Find each line in the items that contains the word "should", and copy those lines.

[The records]
○ ○ ○
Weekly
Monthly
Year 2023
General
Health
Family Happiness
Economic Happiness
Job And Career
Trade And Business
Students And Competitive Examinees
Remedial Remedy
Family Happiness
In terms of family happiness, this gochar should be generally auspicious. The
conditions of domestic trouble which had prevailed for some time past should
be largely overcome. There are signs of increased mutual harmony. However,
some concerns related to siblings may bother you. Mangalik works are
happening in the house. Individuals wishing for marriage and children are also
○ ○ ○
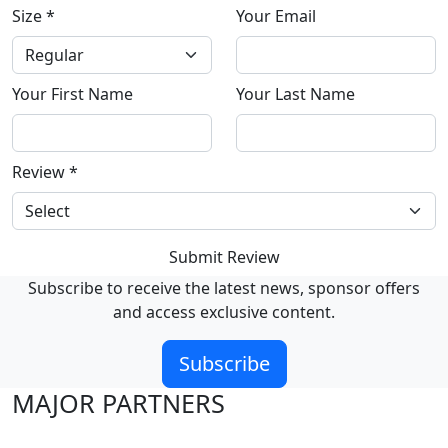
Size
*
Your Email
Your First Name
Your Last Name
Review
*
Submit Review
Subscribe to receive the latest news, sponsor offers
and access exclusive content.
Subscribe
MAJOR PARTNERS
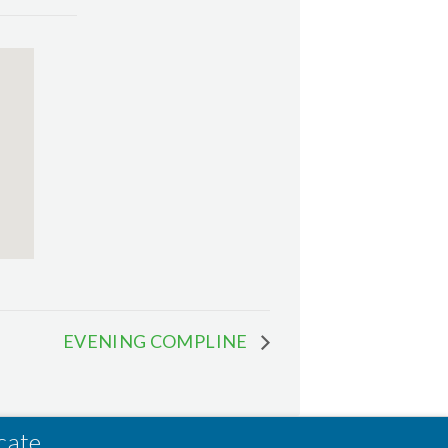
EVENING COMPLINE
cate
○ ○ ○
[Output]
In terms of family happiness, this gochar should be generally auspicious. The
conditions of domestic trouble which had prevailed for some time past should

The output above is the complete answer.